PH: Isn’t that good? What does that inspire?

SO: Well the idea that they are obstacles, which is interesting because I’m sure the word object and obstacle have some root in common.

PH: And if it doesn’t, it should.

SO: At the same time, I hear the p-e-d, and assume for some reason it’s about pedestal, something permanent. I’m flailing, but I’m a great lover of word roots and what inspired them to make a word. Impedimente. That’s amazing.

PH: Isn’t it? And we become possessed by our possessions, of course.

What struck me in the very moving moment we had when you were speaking about your mother, is that as she was less and less present, writing this book—it seems from what you have written—provided you with a certain form of sustenance. Just being able to continue. Just being able to continue to write it and to finish it, even as your mother was less and less present.
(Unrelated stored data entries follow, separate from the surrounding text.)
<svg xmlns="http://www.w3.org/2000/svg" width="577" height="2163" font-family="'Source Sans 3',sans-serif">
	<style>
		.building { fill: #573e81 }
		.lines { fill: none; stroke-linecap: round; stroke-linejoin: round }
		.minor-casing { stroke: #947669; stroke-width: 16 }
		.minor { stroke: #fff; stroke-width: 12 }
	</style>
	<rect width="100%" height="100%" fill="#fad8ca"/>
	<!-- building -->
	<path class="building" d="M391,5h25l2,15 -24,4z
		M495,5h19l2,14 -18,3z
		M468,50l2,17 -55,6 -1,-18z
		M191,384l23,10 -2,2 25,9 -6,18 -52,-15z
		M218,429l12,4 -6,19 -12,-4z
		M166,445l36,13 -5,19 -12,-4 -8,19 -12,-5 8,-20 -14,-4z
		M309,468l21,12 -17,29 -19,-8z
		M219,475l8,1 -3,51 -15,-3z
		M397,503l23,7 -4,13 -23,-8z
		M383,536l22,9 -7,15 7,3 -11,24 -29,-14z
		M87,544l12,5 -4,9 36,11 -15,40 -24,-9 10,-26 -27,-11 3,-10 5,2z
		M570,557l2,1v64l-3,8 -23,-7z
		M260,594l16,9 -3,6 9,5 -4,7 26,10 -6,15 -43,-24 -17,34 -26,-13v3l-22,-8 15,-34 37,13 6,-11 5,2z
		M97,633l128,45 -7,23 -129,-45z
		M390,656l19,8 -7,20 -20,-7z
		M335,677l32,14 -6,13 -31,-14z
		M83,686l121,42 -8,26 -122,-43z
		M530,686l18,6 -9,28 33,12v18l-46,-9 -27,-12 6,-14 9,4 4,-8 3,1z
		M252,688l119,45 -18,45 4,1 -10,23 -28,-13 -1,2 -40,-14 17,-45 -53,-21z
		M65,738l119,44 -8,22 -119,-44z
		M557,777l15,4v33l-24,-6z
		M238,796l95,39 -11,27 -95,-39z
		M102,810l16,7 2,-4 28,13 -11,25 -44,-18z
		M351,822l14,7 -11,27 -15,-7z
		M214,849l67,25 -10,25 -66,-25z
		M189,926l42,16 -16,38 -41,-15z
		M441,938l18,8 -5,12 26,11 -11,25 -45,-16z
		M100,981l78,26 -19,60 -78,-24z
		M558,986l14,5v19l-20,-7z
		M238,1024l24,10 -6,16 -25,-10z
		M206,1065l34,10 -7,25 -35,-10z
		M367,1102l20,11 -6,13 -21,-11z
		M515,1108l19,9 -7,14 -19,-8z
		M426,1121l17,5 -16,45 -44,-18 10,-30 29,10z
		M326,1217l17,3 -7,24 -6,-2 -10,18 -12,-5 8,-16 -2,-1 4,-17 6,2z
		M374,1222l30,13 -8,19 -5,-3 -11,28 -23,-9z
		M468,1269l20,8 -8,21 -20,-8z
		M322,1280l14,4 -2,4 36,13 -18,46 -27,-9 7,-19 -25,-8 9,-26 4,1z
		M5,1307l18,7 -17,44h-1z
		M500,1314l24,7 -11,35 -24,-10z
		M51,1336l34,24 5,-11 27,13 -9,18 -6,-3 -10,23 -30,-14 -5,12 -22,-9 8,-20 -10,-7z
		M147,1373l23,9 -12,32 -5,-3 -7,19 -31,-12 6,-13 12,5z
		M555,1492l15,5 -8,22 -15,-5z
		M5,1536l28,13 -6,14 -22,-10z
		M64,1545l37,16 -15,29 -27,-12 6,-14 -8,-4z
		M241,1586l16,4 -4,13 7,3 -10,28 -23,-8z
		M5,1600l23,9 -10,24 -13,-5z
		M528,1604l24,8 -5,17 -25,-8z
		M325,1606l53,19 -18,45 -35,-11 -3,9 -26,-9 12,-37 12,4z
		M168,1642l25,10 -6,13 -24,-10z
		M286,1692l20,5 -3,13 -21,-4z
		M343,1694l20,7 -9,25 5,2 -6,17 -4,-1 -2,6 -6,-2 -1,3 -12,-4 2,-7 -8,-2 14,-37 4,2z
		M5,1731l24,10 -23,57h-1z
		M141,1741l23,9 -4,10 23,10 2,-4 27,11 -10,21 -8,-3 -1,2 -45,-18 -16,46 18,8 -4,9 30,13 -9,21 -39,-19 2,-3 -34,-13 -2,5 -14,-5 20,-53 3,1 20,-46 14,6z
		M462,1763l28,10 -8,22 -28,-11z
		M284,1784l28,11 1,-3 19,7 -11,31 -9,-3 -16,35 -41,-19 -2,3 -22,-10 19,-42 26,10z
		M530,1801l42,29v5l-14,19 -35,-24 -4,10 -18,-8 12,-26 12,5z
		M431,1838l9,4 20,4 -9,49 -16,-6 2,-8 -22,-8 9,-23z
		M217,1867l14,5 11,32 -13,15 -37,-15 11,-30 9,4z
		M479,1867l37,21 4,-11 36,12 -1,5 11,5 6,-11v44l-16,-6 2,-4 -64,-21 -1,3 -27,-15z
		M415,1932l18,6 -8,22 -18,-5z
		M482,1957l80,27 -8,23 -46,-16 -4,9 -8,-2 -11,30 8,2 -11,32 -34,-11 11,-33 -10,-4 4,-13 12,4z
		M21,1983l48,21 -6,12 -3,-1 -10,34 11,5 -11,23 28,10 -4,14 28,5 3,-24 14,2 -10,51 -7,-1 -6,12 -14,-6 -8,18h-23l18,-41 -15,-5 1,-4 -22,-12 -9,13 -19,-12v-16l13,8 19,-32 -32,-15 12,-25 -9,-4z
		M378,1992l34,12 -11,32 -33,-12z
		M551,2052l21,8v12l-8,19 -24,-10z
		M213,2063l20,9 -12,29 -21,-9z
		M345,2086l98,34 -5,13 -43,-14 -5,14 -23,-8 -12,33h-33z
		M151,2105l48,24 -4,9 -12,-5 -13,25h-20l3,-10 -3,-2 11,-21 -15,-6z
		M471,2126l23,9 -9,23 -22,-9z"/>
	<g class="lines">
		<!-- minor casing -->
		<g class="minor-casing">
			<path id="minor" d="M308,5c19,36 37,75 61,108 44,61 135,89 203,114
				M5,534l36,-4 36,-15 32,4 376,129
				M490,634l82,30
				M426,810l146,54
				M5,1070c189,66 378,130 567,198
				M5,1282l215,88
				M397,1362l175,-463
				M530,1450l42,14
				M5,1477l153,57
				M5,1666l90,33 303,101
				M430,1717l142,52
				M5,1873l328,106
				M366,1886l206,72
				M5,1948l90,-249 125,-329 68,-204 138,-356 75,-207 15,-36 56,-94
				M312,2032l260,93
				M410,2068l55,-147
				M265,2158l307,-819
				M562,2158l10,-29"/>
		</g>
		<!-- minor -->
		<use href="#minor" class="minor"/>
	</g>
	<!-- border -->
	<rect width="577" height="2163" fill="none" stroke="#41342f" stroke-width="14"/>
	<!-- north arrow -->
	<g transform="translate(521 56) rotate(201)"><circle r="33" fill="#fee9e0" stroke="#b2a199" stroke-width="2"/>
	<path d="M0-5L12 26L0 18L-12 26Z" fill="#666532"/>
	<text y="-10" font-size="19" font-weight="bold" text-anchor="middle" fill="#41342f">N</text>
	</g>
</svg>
SO: I’m sure that it influenced my wish to keep reviewing those memories of her in the library and at the same time seeing her memories sliding and feeling a bit of urgency, on my part, to persist and to capture my feelings about the library and to finish the book and to see it through. They ended up being so intertwined. In a deeply moving way for me, but also in a sustaining a way, a feeling that I was doing something that was a memorial.

PH: And truly, deeply meaningful. You know there’s a line by a Malian writer and ethnologist Amadou Bâ, you may know it: “When an old man”—and I’m sure we could also say an old woman—“When an old man dies, a library disappears with him.”

SO: To me it’s very natural that a person contains volumes of stories—the way a library does—and knowledge and experience. At the same time, the inverse is that books, to me, seem animated in a way that most inanimate objects are not. I think that’s why it’s nearly impossible to throw out a book, no matter how little you’re interested in it.